> **WHAT TO PRODUCE**
Write out word for word each line of the records, beginning at the first and stopping after the line with "Fig. 3. Heteropolypus". Leave the pictures out.

---------- DATASET EXTRACT ----------

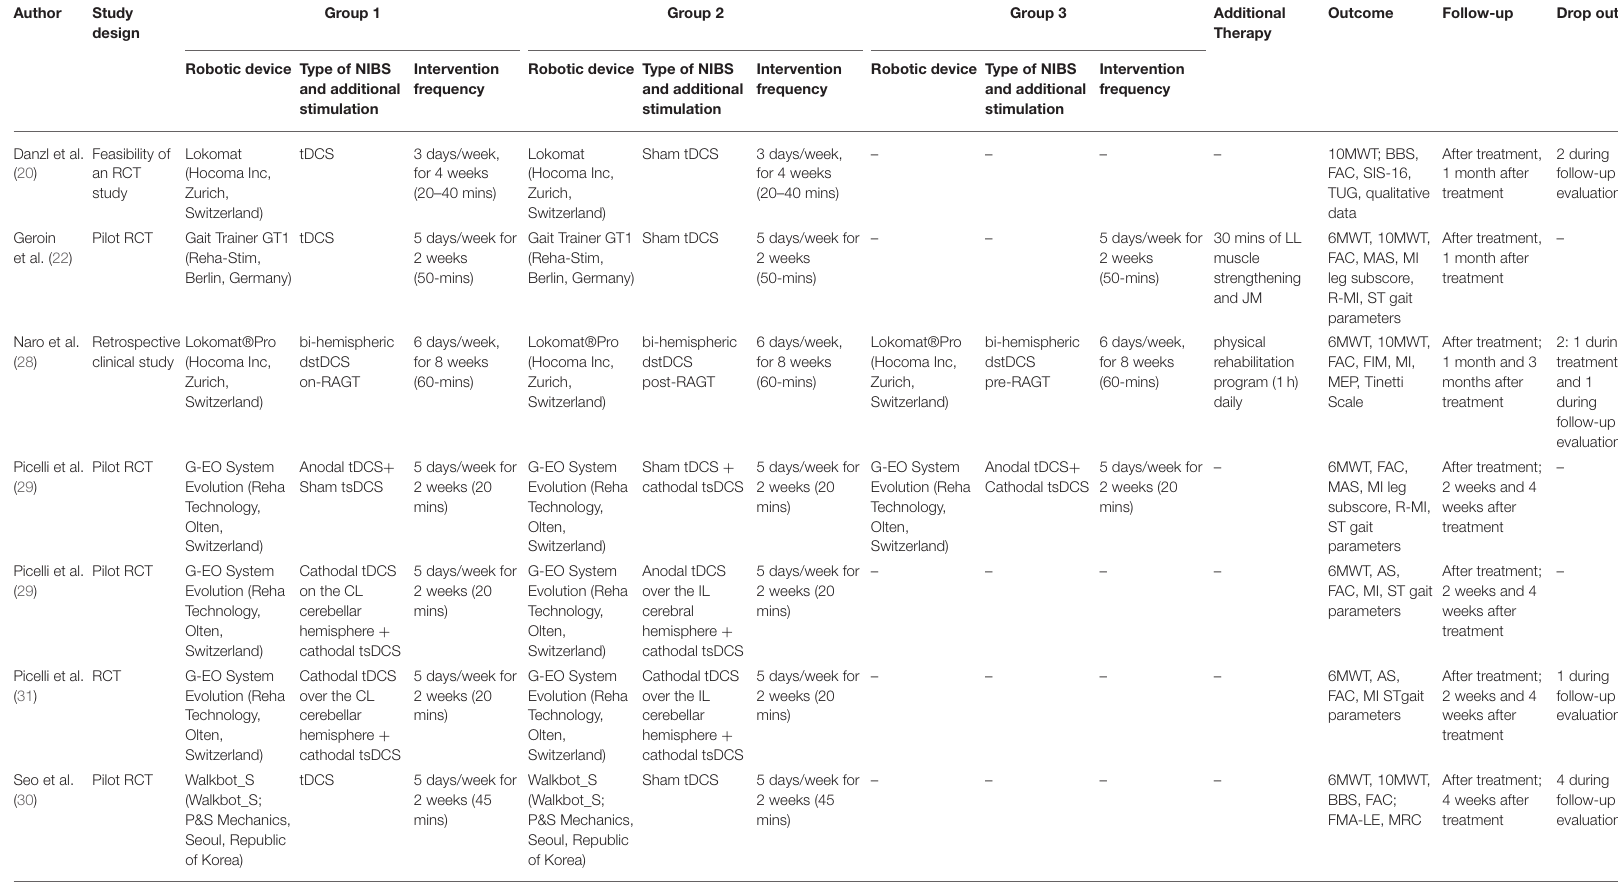
6MWT,6-minwalkingtest;10MWT,10-meterwalkingtest;AS,Ashworthscale;BBS,Bergbalancescale;CL,contralesional;FAC,functionalambulatorycategory;FIM,functionalindependencemeasure;FMA-LE,Fugl-Meyerassessment oflowerextremity;IL,ipsilesional;JM,jointmobilization;LL,lowerlimb;MAS,modifiedAshworthscale;MEP,motor-evokedpotentials;MIlegsubscore,Motricityindexlegsubscore;MRC,medicalresearchcouncilscale;RCT,randomized control trial; R-MI, rivermead motricity index; SIS-16, stroke impact scale 16; ST, spatiotemporal; tDCS, transcranial direct current stimulation; tsDCS, transpinal direct current stimulation; TUG, timed up and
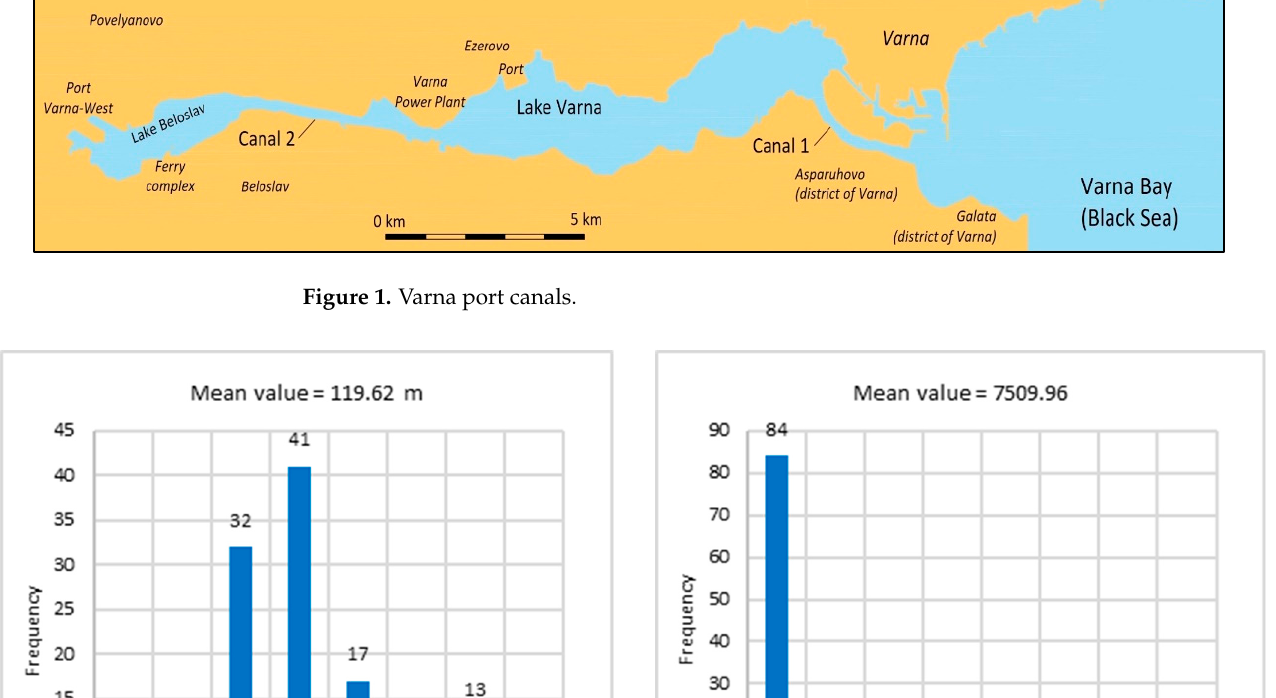
Figure 1. Varna port canals.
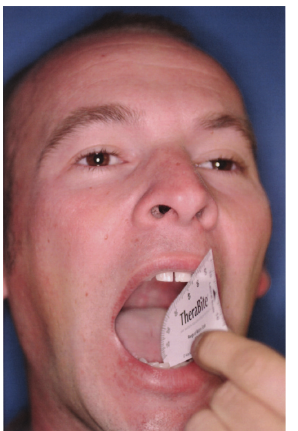
Figure 5: Postoperative interincisal opening of more than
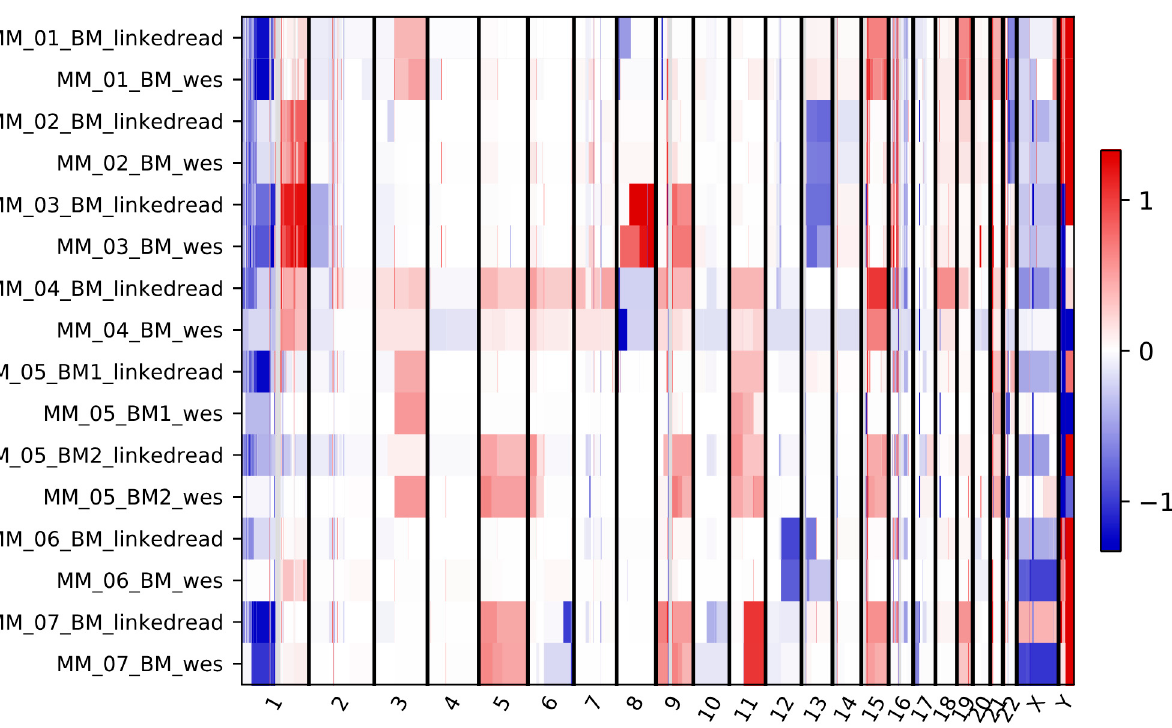
Figure 5. Copy number gain and loss profiles in each chromosome for eight tumor samples sequenced by both linked-read and WES methods. Red and blue represent gain and loss scores in the log2 scale, respectively. The scale − 1 to 1 represent the log2 ratio value of a segment, weighted mean of all bins covered by the segment.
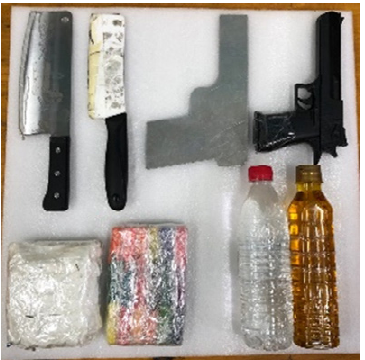
Figure 9. Simulated threats in our study. In the first row, from left to right, they are a metallic knife, a ceramic knife, a metallic gun, and a plastic gun. The second row is washing powder, plasticine, water, and oil.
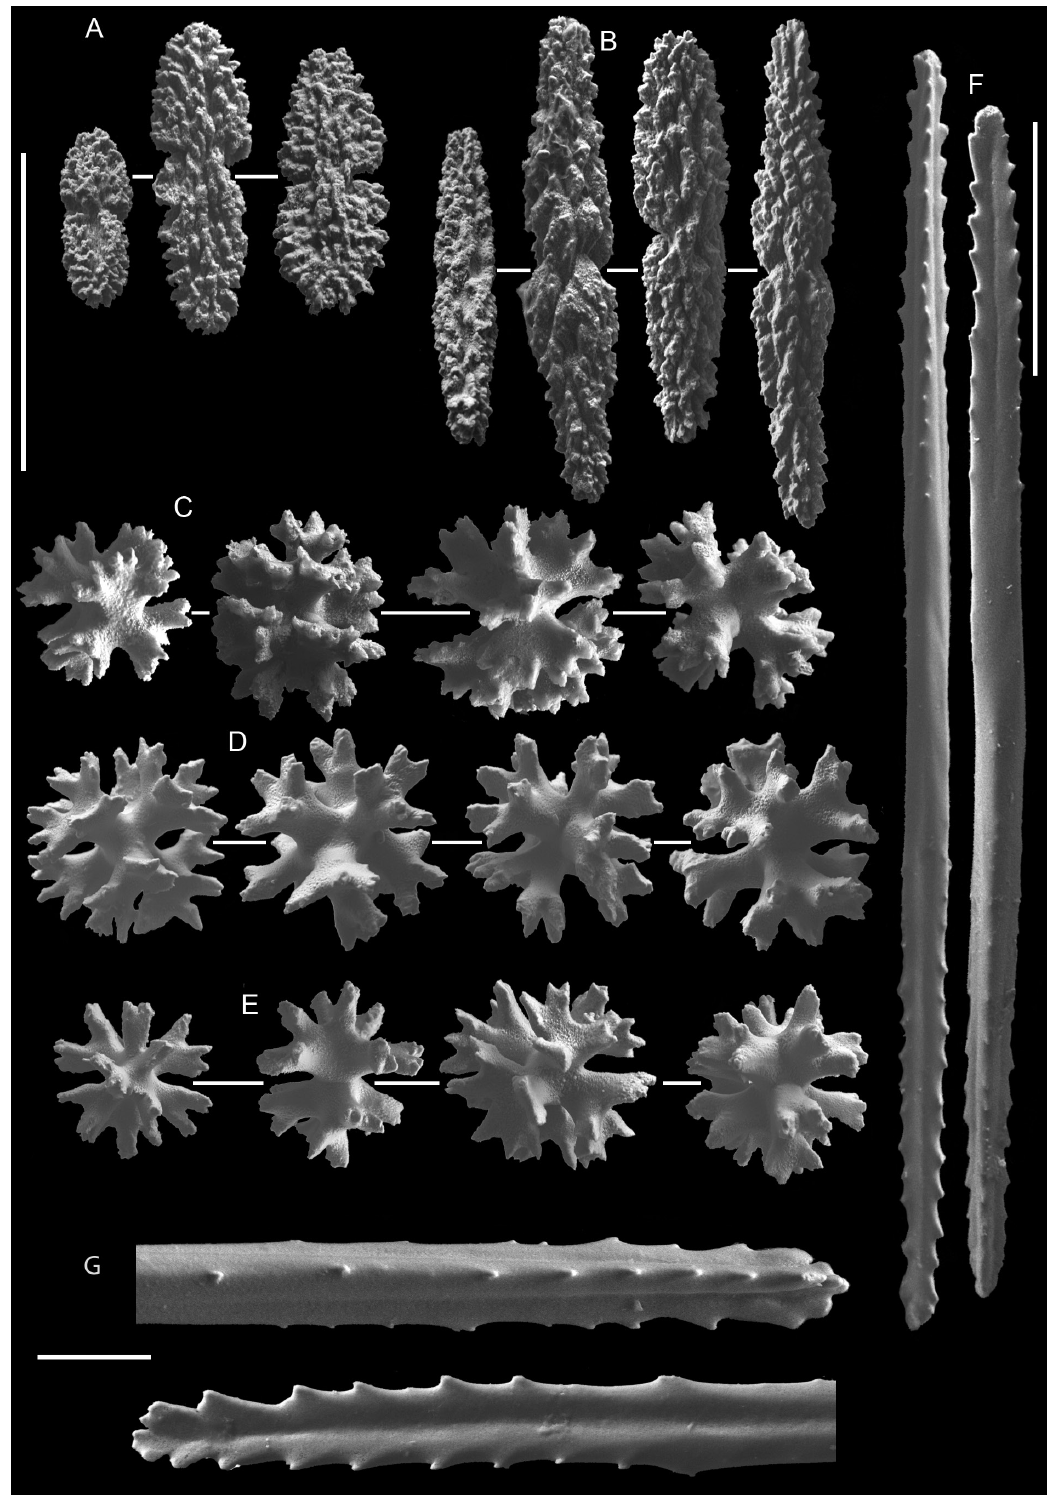
Fig. 3. Heteropolypus annae sp. nov., holotype (MIMB 42493); sclerites from the autozooid pharynx, anthocodiae, and colony body. A . Waisted plates. B . Waisted rods. C . Anthocodiae capstans. D . Capitulum surface capstans. E . Stalk surface capstans. F . Needles. G . Ends of the same needle. Scale bars: A–F = 0.1 mm; G = 0.02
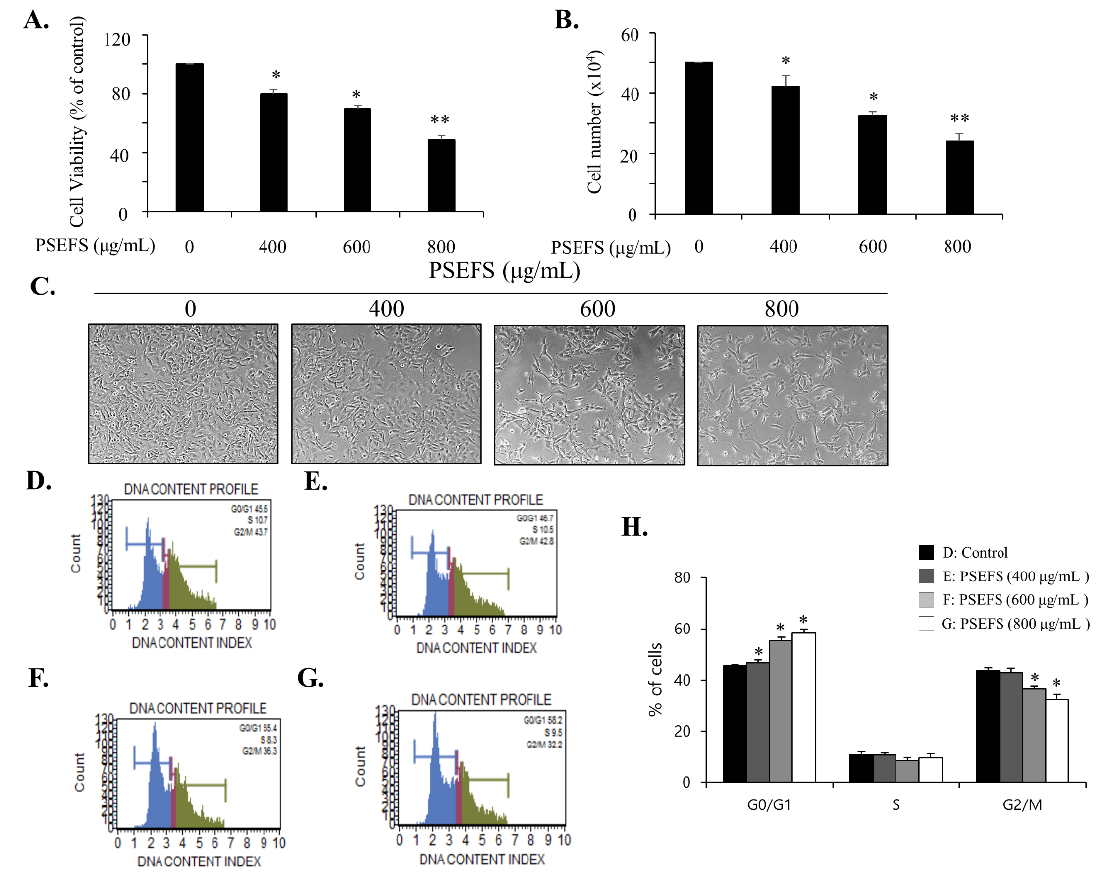
Figure 1. Peanut sprout extracts cultivated with fermented sawdust medium (PSEFS) inhibits T24 cell proliferation via G1-phase arrest. ( A ) Cells were exposed to di ff erent concentrations of PSEFS (0, 400, 600, and 800 µ g / mL) for 24 h, and an MTT assay was performed to evaluate cell viability. ( B ) Cell counting was performed to determine cell growth. ( C ) Morphological changes of cells according to phase-contrast microscopy (40 × ). ( D – G ) The cell cycle distribution of T24 cells treated with the indicated concentrations of PSEFS for 24 h and evaluated by flow cytometry analysis. ( H ) The percentage of the cell population in specific cell cycle phases. Data represent the mean ± SD of triplicate experiments. * p < 0.05, ** p < 0.01 vs. control.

----------

> **SOLUTION FOR THIS EXERCISE**
6MWT,6-minwalkingtest;10MWT,10-meterwalkingtest;AS,Ashworthscale;BBS,Bergbalancescale;CL,contralesional;FAC,functionalambulatorycategory;FIM,functionalindependencemeasure;FMA-LE,Fugl-Meyerassessment oflowerextremity;IL,ipsilesional;JM,jointmobilization;LL,lowerlimb;MAS,modifiedAshworthscale;MEP,motor-evokedpotentials;MIlegsubscore,Motricityindexlegsubscore;MRC,medicalresearchcouncilscale;RCT,randomized control trial; R-MI, rivermead motricity index; SIS-16, stroke impact scale 16; ST, spatiotemporal; tDCS, transcranial direct current stimulation; tsDCS, transpinal direct current stimulation; TUG, timed up and
Figure 1. Varna port canals.
Figure 5: Postoperative interincisal opening of more than
Figure 5. Copy number gain and loss profiles in each chromosome for eight tumor samples sequenced by both linked-read and WES methods. Red and blue represent gain and loss scores in the log2 scale, respectively. The scale − 1 to 1 represent the log2 ratio value of a segment, weighted mean of all bins covered by the segment.
Figure 9. Simulated threats in our study. In the first row, from left to right, they are a metallic knife, a ceramic knife, a metallic gun, and a plastic gun. The second row is washing powder, plasticine, water, and oil.
Fig. 3. Heteropolypus annae sp. nov., holotype (MIMB 42493); sclerites from the autozooid pharynx, anthocodiae, and colony body. A . Waisted plates. B . Waisted rods. C . Anthocodiae capstans. D . Capitulum surface capstans. E . Stalk surface capstans. F . Needles. G . Ends of the same needle. Scale bars: A–F = 0.1 mm; G = 0.02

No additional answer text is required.